Ryon Jones, Staff Reporter
With Jamaica's Road to Rio campaign having come to a slow and painful end, Winfried Schäfer has ambitions of charting a new course with young players in an effort to put the country on a path to Russia 2018.
Schäfer's contract was due to expire at the end of the Reggae Boyz final match of the CONCACAF Qualifying, which saw the Boyz draw 2-2 with Honduras inside the National Stadium on Tuesday.
Schafer, however, expressed a desire to stay on and help develop the country's football programme.
"Captain (Horace) Burrell and I will talk about the future and if we agree we can build a very good national team, and not only a national team, but more power in Jamaican football," Schäfer said. "We have to change many things, it is clear, and I see good players who need more training and special training. We have to talk with the clubs, as we need the cooperation of all clubs."
Schäfer has shown a willingness to call young players to the senior team, having drafted in 23-year-old Romario Campbell, 21-year-old Kemar Lawrence and 22-year-old Deshorn Brown.

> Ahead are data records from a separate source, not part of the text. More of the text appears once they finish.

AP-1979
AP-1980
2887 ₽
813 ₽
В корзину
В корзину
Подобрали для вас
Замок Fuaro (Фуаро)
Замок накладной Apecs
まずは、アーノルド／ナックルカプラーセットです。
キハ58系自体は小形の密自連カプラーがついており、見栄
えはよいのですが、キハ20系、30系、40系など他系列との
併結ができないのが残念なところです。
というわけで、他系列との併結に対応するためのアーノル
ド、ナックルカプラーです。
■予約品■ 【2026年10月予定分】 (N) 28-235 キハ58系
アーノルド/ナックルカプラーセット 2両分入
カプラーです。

This is not a new approach, however, with players such as 21-year-old Marvin Morgan, who was called to the 2010 Caribbean Championship team and made two appearances scoring two goals; 22-year-old Jermie Lynch, who scored in his lone appearance for the senior team in a 1-0 win over Guyana in May 2012, and 18-year-old Jorgihno James, who scored a spectacular goal on debut against Cuba in February 2012, having been called up by previous coach, Theodore Whitmore. But these players, having been given the initial opportunity, found themselves in the wilderness despite performing creditably.

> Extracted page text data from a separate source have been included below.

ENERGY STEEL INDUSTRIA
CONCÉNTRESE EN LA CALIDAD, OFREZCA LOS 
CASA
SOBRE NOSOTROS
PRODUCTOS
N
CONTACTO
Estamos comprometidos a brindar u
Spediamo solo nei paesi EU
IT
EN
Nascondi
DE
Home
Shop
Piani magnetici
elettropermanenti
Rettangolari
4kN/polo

"We have to take on the young boys and let them work, work, work," Schäfer said. "We need matches for the future, we need work. Our young players want training. We have good schoolboy footballers - 17-year-olds - so for 2018 our future is in these young players."
Despite the country's football federation coming in for criticism for the number of non-Jamaican-born players that were drafted in for the final phase of the campaign, Schäfer does not seem keen to do away fully with the practice.
"You can't use only local players, you have to work for those players to get better and better and take other players," Schäfer said.